Мое детство, повторяю, совпало с хрущевским временем. То есть: космос и коммунизм. А также — Новочеркасск и Карибский кризис. Мне было шесть лет, но я очень хорошо помню и то и другое. Меня провозили через Новочеркасск к родственникам, и я запомнила смятение улиц города, как потом мне рассказывали, уже расстрелянных. Потом шепотом все годы рассказывали об этом вновь и вновь. Я помню Карибский кризис: отец не ночевал дома, все время был на площадке. Оказывается, — я совсем недавно об этом узнала — он мог быть тем человеком, который нажал бы на кнопку, и мир разлетелся бы к чертям собачьим. Я спросила его, уже сейчас, года два назад: «А что вы делали, что думали — сидя вот там, перед этими кнопками — перед концом света?» Он подумал немного и сказал: «Мы играли в преферанс». Я ожидала чего-то невероятного, какого-то откровения от человека, который мог уничтожить мир. Оказалось так буднично. Потом я поняла, что да, именно так и должно было быть: перед тем как пустить пулю в лоб — играют в преферанс. Здесь Куприн и Чехов чувствуются. Это наш, русский конец света, наш апокалипсис, советский.
Я помню, как нас по учебной тревоге уводили в степь — нашу группу из детсада, до сих пор не знаю, чья рто инициатива — восторженной воспитательницы? — она нам с восторгом (этот восторг запомнился) говорила, что мы ядерные заложники — что мы погибнем — но спасется наша родина — Союз Советских Социалистических Республик. Что первый удар мы примем, а там — берегись, Америка! Мы ложились лицом в степь и ждали смерти — с восторгом и ликованием — ждали. У нас в руках был сухой паек в целлофановом мешочке, который выдают на Новый год Дед Мороз и Снегурочка. Вот об этом повесть.
И не только об этом. Сейчас город рассекречен. О нем можно говорить и писать (раньше, когда я писала о городе в «Пионерскую зорьку», меня вызывали в горком и говорили: чтоб никогда, нигде, ни при каких обстоятельствах о городе ни слова). В нашем городе живут американцы — наблюдатели; они вместе с нашими взрывают
ракеты (я не знаю, что наши испытывают при этом — наверное, то же самое испытывал Гоголь, сжигая второй том «Мертвых душ»).

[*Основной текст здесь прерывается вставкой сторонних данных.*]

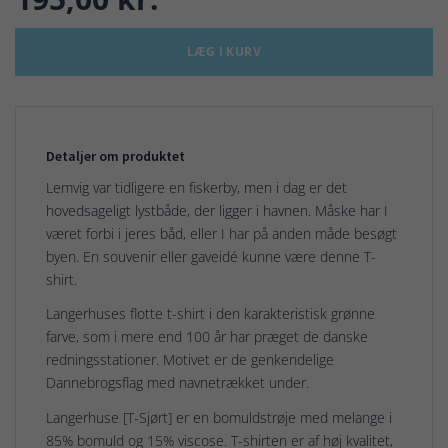
LÆG I KURV
Detaljer om produktet
Lemvig var tidligere en fiskerby, men i dag er det
hovedsageligt lystbåde, der ligger i havnen. Måske har I
været forbi i jeres båd, eller I har på anden måde besøgt
byen. En souvenir eller gaveidé kunne være denne T-
shirt.
Langerhuses flotte t-shirt i den karakteristisk grønne
farve, som i mere end 100 år har præget de danske
redningsstationer. Motivet er de genkendelige
Dannebrogsflag med navnetrækket under.
Langerhuse [T-Sjørt] er en bomuldstrøje med melange i
85% bomuld og 15% viscose. T-shirten er af høj kvalitet,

Перед городом поставлена стела, на ней написано: «Капустин Яр»; когда я увидела это первый раз, я заплакала — так слезами выходило то страшное напряжение, связанное со словом «секретность».
Я могу говорить о своем городе по радиостанции «Свобода». В городе — новое время, пришедшее сюда с молодыми лейтенантами. У нас есть митинги — экологический митинг провели три женщины с колясками с детьми и два офицера перед штабом — когда к ним вышли — они, эти два офицера, рассеялись — все-таки страшно. У нас был митинг строительных солдат — о скотских условиях существования. Наконец, когда приехали американцы, то офицерские жены рвались к ним на встречу, чтобы вручить жалобу-петицию на местное начальство (а начальство у нас — генерал). В жалобе было об ужасных жилищных условиях. В квартирах текут потолки, болеют дети. Чтобы американцы подействовали на местную власть. Их, правда, уговорили не позориться. Я даже знаю, что сделают наши офицерские жены, если вот сейчас прилетят к нам в город инопланетяне: они пойдут к ним на встречу с той же петицией-жалобой о квартирном вопросе.
Все так. Но вот что интересно — город закрыт по-прежнему. Он обнесен бетонными плитами, а не старенькой ржавой колючей проволокой, как раньше; так же нужны пропуска, чтобы въехать в город. И теперь не из-за секретности — а из-за того, чтобы хаос, охвативший страну, не проник сюда, в город. Из-за привычки — жить в закрытом городе. Из-за того, что мы не привыкли к свободе, мы ее боимся. Повесть о том, как можно любить рабство, если в нем — родиться. Как старый Фирс в заколоченном доме — лучше умереть, чем быть свободным. О страхе перед свободой — об этом повесть.